(Bounding box coordinate data)
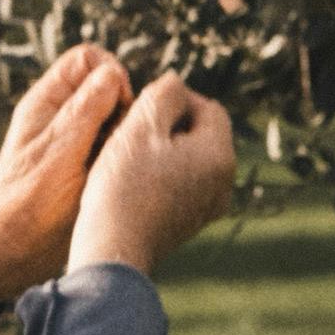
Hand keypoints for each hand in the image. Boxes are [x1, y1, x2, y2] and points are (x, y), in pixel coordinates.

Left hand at [0, 45, 131, 306]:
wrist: (11, 253)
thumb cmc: (26, 202)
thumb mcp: (58, 152)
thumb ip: (85, 111)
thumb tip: (114, 73)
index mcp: (47, 102)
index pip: (88, 59)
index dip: (111, 74)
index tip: (120, 106)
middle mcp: (63, 118)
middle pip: (108, 88)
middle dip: (125, 108)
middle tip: (126, 141)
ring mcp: (77, 144)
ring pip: (116, 120)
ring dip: (127, 136)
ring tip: (125, 164)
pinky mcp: (88, 169)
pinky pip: (116, 149)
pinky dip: (125, 157)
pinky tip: (126, 179)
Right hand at [67, 69, 234, 277]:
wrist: (112, 251)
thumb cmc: (124, 187)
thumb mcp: (140, 126)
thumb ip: (163, 94)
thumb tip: (175, 83)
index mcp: (220, 157)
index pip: (208, 107)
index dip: (173, 98)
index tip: (140, 107)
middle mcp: (223, 184)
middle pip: (199, 133)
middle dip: (166, 123)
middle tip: (130, 128)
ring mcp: (206, 207)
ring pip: (187, 158)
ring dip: (160, 148)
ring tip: (127, 153)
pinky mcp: (187, 223)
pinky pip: (179, 183)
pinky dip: (159, 173)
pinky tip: (130, 178)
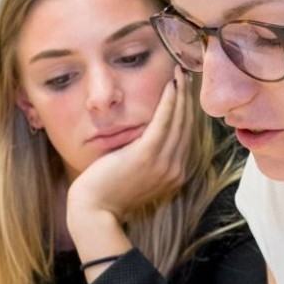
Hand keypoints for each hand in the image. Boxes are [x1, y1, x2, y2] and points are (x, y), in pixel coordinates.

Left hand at [66, 73, 194, 222]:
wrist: (95, 210)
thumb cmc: (109, 192)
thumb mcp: (138, 175)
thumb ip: (150, 158)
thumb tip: (149, 136)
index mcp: (176, 174)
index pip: (187, 137)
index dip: (188, 112)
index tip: (185, 91)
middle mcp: (176, 169)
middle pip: (187, 126)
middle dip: (188, 98)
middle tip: (186, 75)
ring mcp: (164, 163)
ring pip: (179, 121)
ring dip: (181, 94)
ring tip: (180, 73)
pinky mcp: (147, 154)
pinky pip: (164, 122)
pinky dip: (169, 101)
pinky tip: (170, 86)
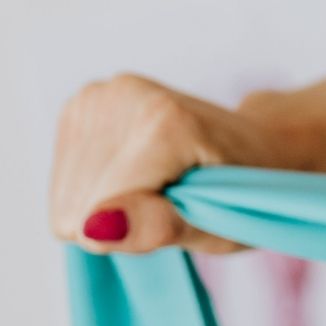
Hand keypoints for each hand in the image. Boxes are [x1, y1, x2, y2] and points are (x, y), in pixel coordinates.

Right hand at [49, 73, 315, 254]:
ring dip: (109, 204)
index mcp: (164, 122)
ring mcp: (100, 93)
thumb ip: (158, 227)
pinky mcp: (83, 102)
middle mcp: (124, 95)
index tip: (182, 213)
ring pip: (65, 193)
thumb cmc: (248, 193)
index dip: (136, 231)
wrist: (262, 145)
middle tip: (172, 200)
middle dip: (122, 217)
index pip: (99, 212)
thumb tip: (93, 228)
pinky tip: (137, 173)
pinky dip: (98, 187)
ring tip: (159, 185)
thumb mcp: (219, 226)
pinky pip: (63, 177)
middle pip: (76, 203)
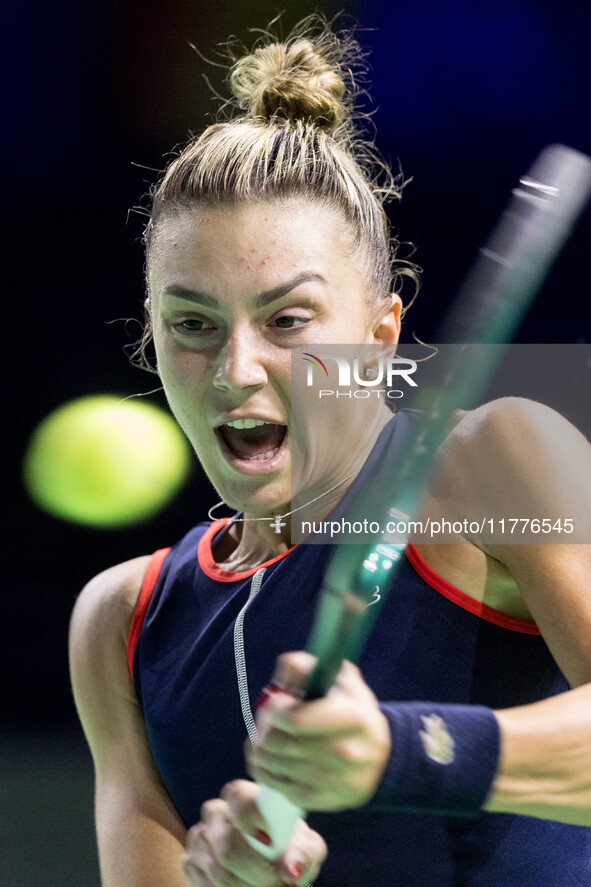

EXERCISE INSTRUCTIONS: Write out exactly the lines beginning with the line that holds "ring mcp: (100, 93)" and ending with the final line of the data, both ends included, without the pictures.

SOLUTION TO THIS EXERCISE:
ring mcp: (100, 93)
thumb ip: (158, 227)
pinky mcp: (83, 102)
middle mcp: (124, 95)
index tip: (182, 213)
ring pip: (65, 193)
thumb cmc: (248, 193)
index dip: (136, 231)
wrist: (262, 145)
middle tip: (172, 200)
middle dip: (122, 217)
index pip: (99, 212)
thumb tip: (93, 228)
pinky tip: (137, 173)
pinky dip: (98, 187)
ring tip: (159, 185)
thumb mcp: (219, 226)
pinky pip: (63, 177)
middle pip: (76, 203)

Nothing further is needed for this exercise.